This is a satirical piece I did earlier in the year in response to the Charlie Hebdo shooting. Seems as relevant as ever today.

I tried to raise several issues through the satire. For example, does it bother anyone else how sentimental displays of mourning are cheapened by social media? Is social media the right kind of forum to express grief or emotionally charged condemnations? Like, “OMG, no words.#prayforparis” or “ISIS scum can burn in hell!” right next to a Facebook or Twitter ad for, say, Fritos Barbecue-Flavored Chips and right below your friend’s photo dump of his latest restaurant meal.

Also, there is something artificial and contrived about collective acts of mourning as facilitated through social media.
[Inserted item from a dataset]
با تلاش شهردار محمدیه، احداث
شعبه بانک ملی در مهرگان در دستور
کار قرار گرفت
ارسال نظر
If you are devastated by what happened in Paris, do you need to Tweet that? And if so, how does the medium of a tweet diminish the expression of that sentiment, or the sentiment itself?

It’s interesting from a sociological perspective because social media started with a very simple purpose in mind: to maintain social connections. But not all social activities and functions can be successfully translated into that virtual world. If a person is really distraught by some tragedy, in the past they would go talk to a friend, talk to a counselor or religious leader, or just keep it inside and work through it alone. But that process of dealing with grief or reacting to tragedy is not something, imo, that can be done in the same way online in a social network without getting weird, distorted, emotionally-askew expressions of sentimentality.

Other points the piece raises:
1. Tis silly for Muslims to keep condemning every crime committed by other Muslims.
2. Tis silly for others to expect such condemnations from Muslims.
3. It is apparent that some Muslim personalities and groups try to win political points by bending over backwards to condemn things and making grand displays of mourning.
4. These same personalities and groups are unprincipled because they only save their moral posturing for issues that have mainstream support.
5. The death of brown people in brown countries is sad but expected. The deaths of white people in Western countries are the true tragedies.